Respondent first attacks the Hearing Committee’s findings 2 and 3 quoted above. His first contention is that § 18-1-17(1), supra, which he was found to have violated, has been repealed by this Court’s adoption of detailed rules governing the discipline of lawyers for professional misconduct. Unquestionably the regulation of the practice of law is the exclusive constitutional prerogative of this Court. State ex rel. Norvell v. Credit Bur. of Albuquerque, Inc., supra. Legislative attempts to confer any power over the control of the practice of law, including the power of suspension or disbarment, are violative of art. 3, § 1, Constitution of New Mexico. In re Gibson, supra.

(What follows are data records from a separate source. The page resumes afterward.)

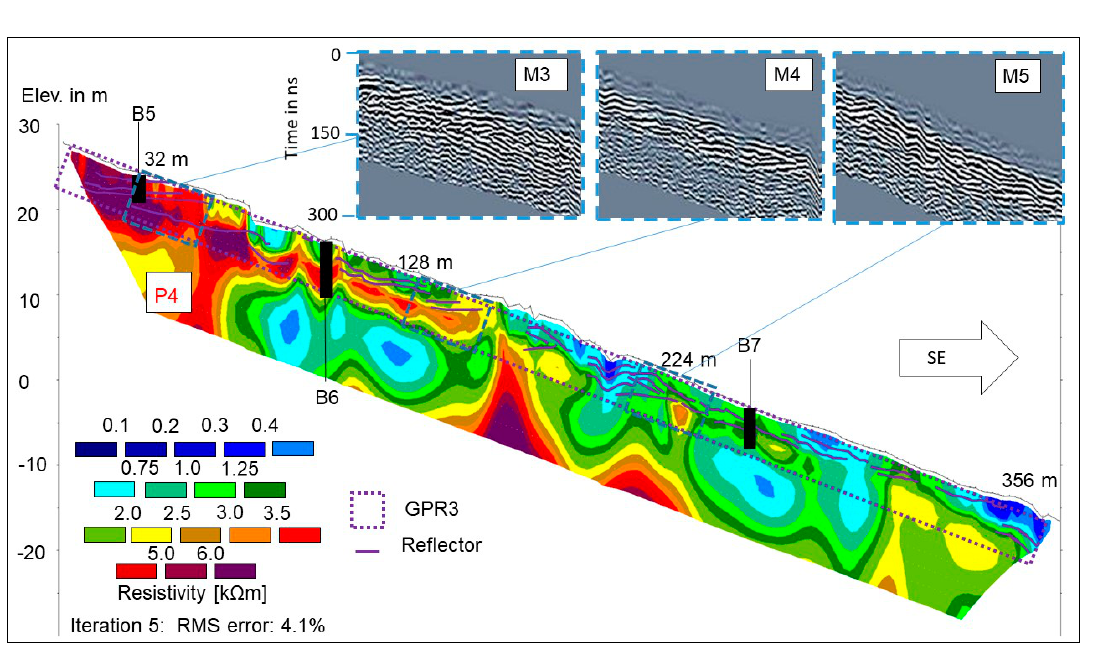
Figure 10. Geophysical surveys of "Gebranntes Bruch".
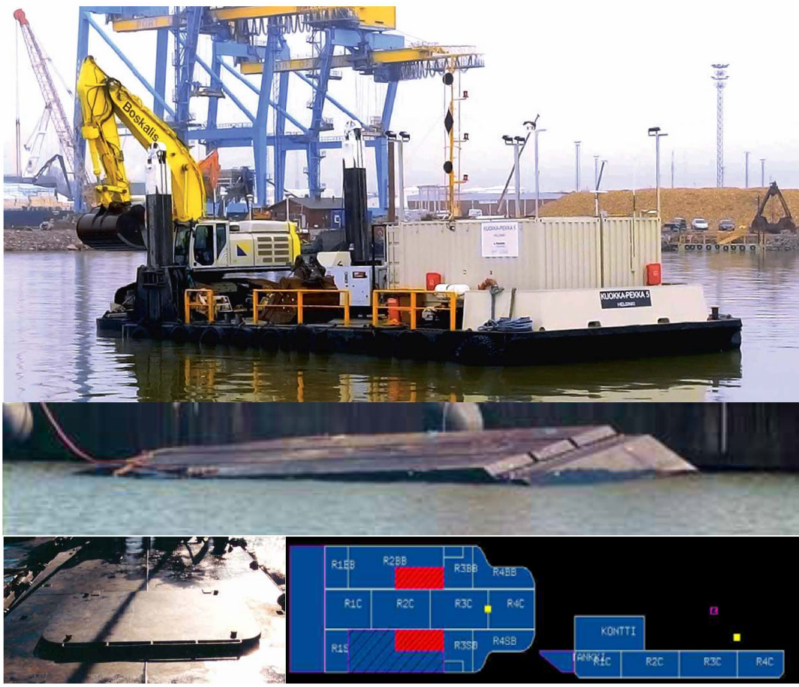
Figure 1. Dredger “Kuokka Pekka 5” capsized. GRT 104, Length 21.0 m, Breadth 9.4 m, Draught 1.7 m.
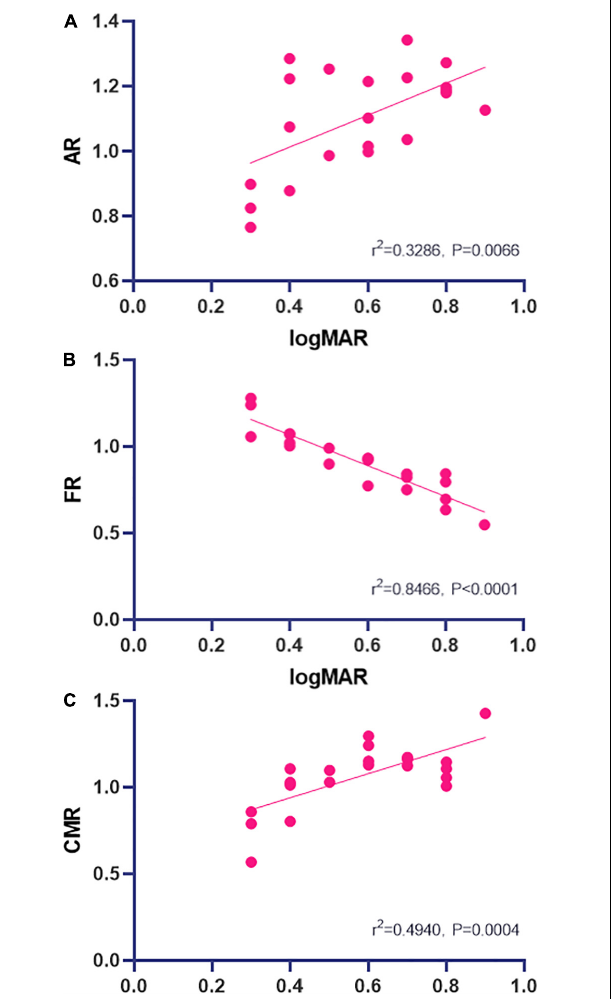
FIGURE 4 | Correlations between mean ALFF signal values and logMAR acuity. The ALFF signal value of AR showed a positive correlation with logMAR [ r 2 = 0.3286, P = 0.0066; (A) ] and the ALFF signal value of FR showed a negative correlation with logMAR [ r 2 = 0.8466, P < 0.0001; (B) ]. The logMAR showed a positive correlation with the ALFF signal value of CMR [ r 2 = 0.4940, P = 0.0004; (C) ] (A lower LogMAR value means better acuity). ALFF, amplitude of low-frequency fluctuation; AR, Angular_R; CMR, Cingulum_Mid_R; FR,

However, the Respondent’s position is not materially improved by disregarding the Hearing Committee’s finding No. 3. By its finding No. 2, the Hearing Committee found Respondent guilty of the commission of an act contrary to honesty, justice or good morals. Chief Bar Counsel and Respondent agree that the terms “involving moral turpitude” and “contrary to honesty, justice or good morals” are legally synonymous. We agree, and we agree with the finding of the Hearing Committee that Respondent committed an act contrary to honesty, justice or good morals. See In re Hallinan, 43 Cal.2d 243, 272 P.2d 768 (1954). By Supreme Court Rule 3, § 15(B), which became effective January 1, 1972 and which now appears as Supreme Court Rule 3, § 14(B) [§ 21-2-1(3) (14) (B), N.M.S.A.1953 (Repl.Vol. 4, Supp. 1973)], the willful failure to file an income tax return is defined as a “serious crime” warranting the entry of an order of immediate suspension by this Court. Supreme Court Rule 3, § 14(A) [§ 21-2-1(3) (14) (A), N.M.S.A.1953 (Repl.Vol. 4, Supp. 1973)].

It is true that this definition of the willful failure to file an income tax return as a “serious crime” had not been announced by us and was not incorporated in the disciplinary rules as of the date of the willful failure of Respondent to file his return for the year 1969, but the fact that we had not theretofore expressed this definition in no way diminished, enhanced or changed the gravity of his offense.

We have reviewed the entire record in this case and agree with the Hearing Committee finding to the effect that Respondent committed an act contrary to honesty, *55justice or good morals, and we also agree with the recommendation of the Disciplinary Board that Respondent should be suspended from the practice of law for a period of ninety days.

Respondent shall be suspended from the practice of law in this State for a period of ninety days from the filing of this opinion in the Office of the Clerk of this Court and shall be required to pay all costs incurred in these proceedings.

It is so ordered.

McMANUS, C. J., and STEPHENSON, MONTOYA and MARTINEZ, JJ., concur.